This remuneration report outlines the principles of the remuneration system for current and former Management Board and Supervisory Board members of Voltabox AG.

In accordance with Section 162 German Stock Corporation Act (AktG), the company reports on the remuneration granted and received by the members of the Management Board and Supervisory Board in the 2024 fiscal year and the principles of the remuneration systems for the 2024 fiscal year.

The remuneration report and the auditor's report on the audit are available on the Voltabox AG website at https://ir.voltabox.ag/en/corporate-governance#remuneration.

Remuneration of the Management Board

Resolution of the Annual General Meeting

In accordance with Section 120a (1) AktG in the current valid version, following the entry into force of the Act Implementing the Second Shareholders' Rights Directive (ARUG II) of December 12, 2019, the Annual General Meeting of a listed company shall resolve on the approval of the remuneration system for the members of the Management Board whenever there is a material change to the system, but at least every four years.

On July 19, 2021, the Supervisory Board adopted a new remuneration system for the members of the Management Board that complies with the requirements of ARUG II and takes into account the recommendations of the German Corporate Governance Code (DCGK).

On September 1, 2021, the Annual General Meeting approved the remuneration system described below in accordance with Section 120a (1) AktG.

The Annual General Meeting on September 1, 2021 also confirmed the existing remuneration system for the members of the Supervisory Board in accordance with the requirements of ARUG II.

Principles of the Remuneration System for the Management Board

The remuneration system for the Management Board adopted by the Supervisory Board of Voltabox AG pursues the goal of appropriately remunerating the members of the Management Board in accordance with their tasks and areas of responsibility and taking into account the performance of each Management Board member as well as the success of the company as a whole. In principle, the remuneration system is intended to incentivize a sustainable increase in the enterprise value of Voltabox AG and successful, performance-oriented corporate management. Most recently, the company deviated in part from the requirements of the existing remuneration system in order to meet the special challenges in the operational and economic stabilization of the company. For example, the Management Board contracts in the past three financial years did not provide for any short-term or long-term variable components.

Determination of the Remuneration Amounts

The Supervisory Board sets a target total remuneration for the members of the Management Board in accordance with the adopted remuneration system.

Total Remuneration

In accordance with the agreed remuneration system, the total remuneration of the individual members of the Management Board consists only of fixed remuneration components. In the reporting year, a variable remuneration component in form of an one-off bonus payment as an inflation premium in the amount of € 3 thousand was agreed and paid out.

Remuneration Report 2024


Maximum Remuneration

In view of the fact that no variable remuneration components have been agreed, there is no separately defined maximum remuneration amount.

**Dataset content**.
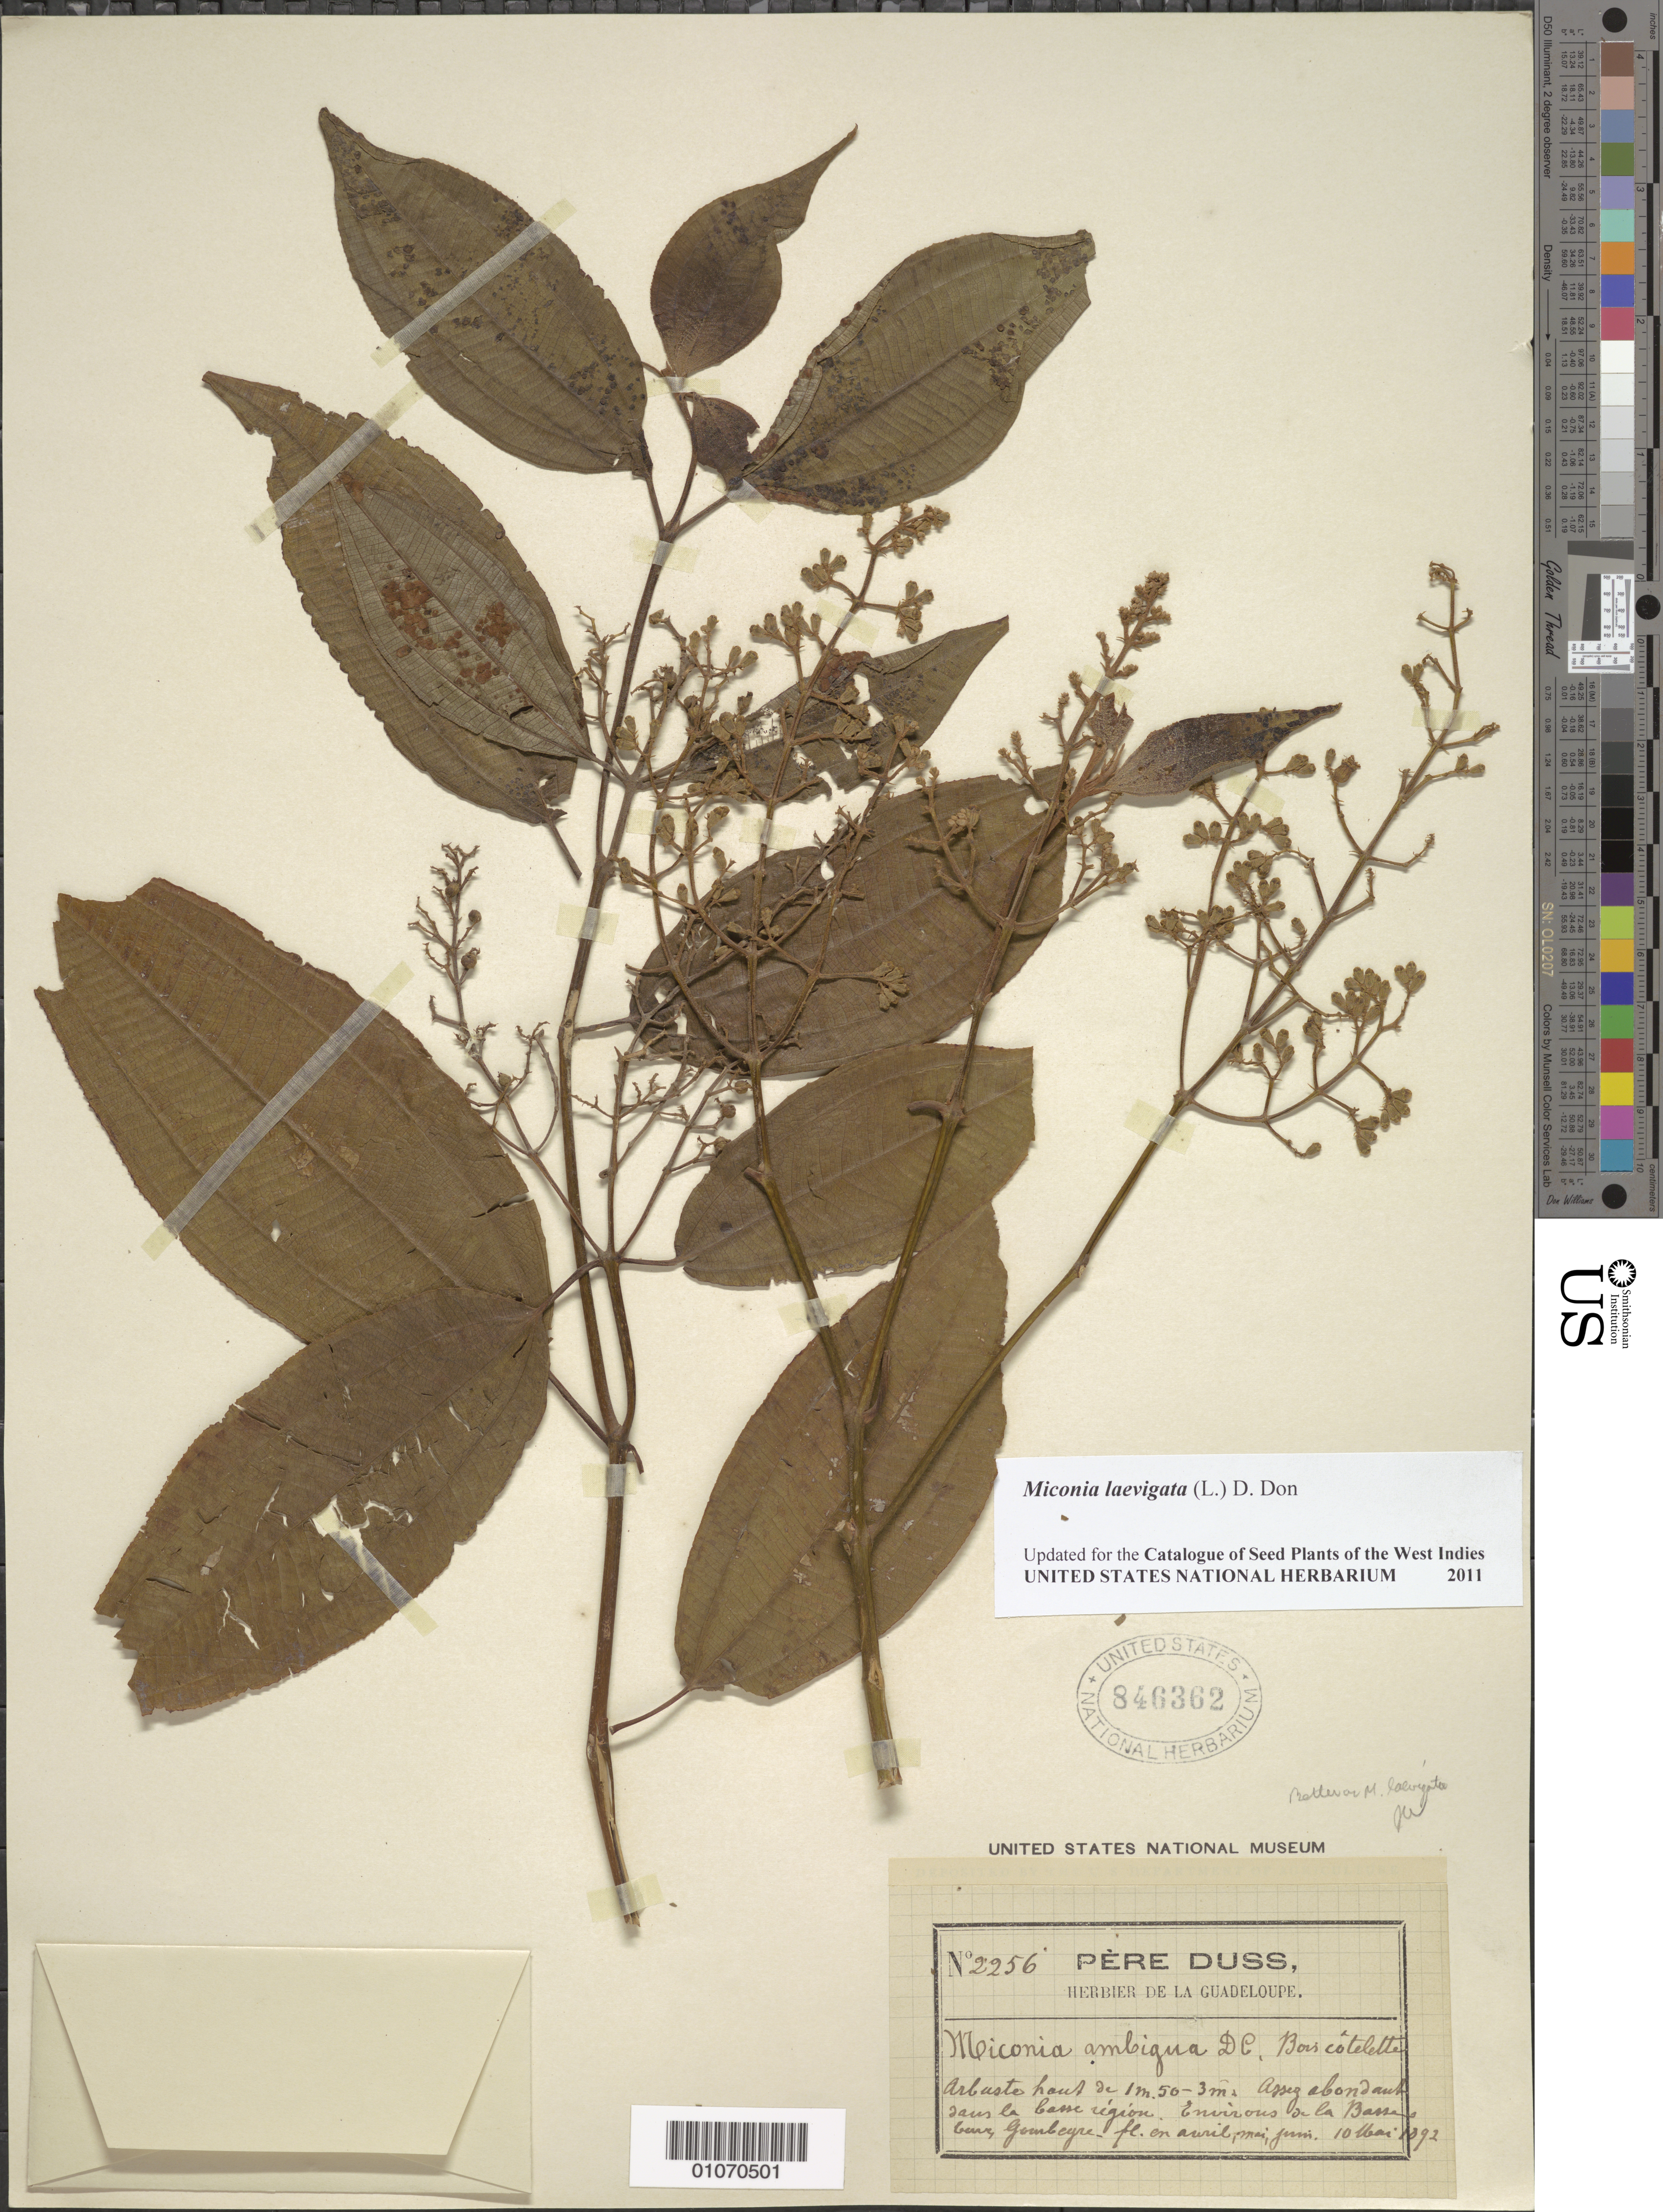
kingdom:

**Task objective**. List every abbreviation that appears in parentheses in the remuneration report excerpt, with the full name each one stands for.

**Solution**.
- AktG: German Stock Corporation Act
- ARUG II: Act Implementing the Second Shareholders' Rights Directive
- DCGK: German Corporate Governance Code